START Supplied material

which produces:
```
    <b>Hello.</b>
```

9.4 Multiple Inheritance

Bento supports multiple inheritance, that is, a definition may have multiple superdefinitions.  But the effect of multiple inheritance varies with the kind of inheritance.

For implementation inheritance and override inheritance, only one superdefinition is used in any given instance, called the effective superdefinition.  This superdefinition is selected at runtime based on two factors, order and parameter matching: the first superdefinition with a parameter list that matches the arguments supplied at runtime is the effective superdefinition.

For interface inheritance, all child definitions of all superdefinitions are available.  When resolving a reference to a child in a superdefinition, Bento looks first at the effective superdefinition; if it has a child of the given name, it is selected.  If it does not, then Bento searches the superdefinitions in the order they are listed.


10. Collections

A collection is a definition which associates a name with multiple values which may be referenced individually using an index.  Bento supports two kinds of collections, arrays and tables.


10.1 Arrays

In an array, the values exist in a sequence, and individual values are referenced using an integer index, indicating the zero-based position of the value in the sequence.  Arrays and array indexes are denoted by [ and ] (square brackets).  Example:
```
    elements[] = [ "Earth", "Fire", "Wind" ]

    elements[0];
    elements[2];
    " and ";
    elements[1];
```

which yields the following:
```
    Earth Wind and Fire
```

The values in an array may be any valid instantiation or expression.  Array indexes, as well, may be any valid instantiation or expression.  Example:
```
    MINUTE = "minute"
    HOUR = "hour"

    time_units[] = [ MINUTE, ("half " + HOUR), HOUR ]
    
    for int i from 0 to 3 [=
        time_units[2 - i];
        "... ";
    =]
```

END Supplied material

■ Instructions for the task ■
With the line containing "10. Collections" as the last one, please set down exactly the lines of the records above from their very first line, and nothing more.

■ Answer space ■
which produces:
```
    <b>Hello.</b>
```

9.4 Multiple Inheritance

Bento supports multiple inheritance, that is, a definition may have multiple superdefinitions.  But the effect of multiple inheritance varies with the kind of inheritance.

For implementation inheritance and override inheritance, only one superdefinition is used in any given instance, called the effective superdefinition.  This superdefinition is selected at runtime based on two factors, order and parameter matching: the first superdefinition with a parameter list that matches the arguments supplied at runtime is the effective superdefinition.

For interface inheritance, all child definitions of all superdefinitions are available.  When resolving a reference to a child in a superdefinition, Bento looks first at the effective superdefinition; if it has a child of the given name, it is selected.  If it does not, then Bento searches the superdefinitions in the order they are listed.


10. Collections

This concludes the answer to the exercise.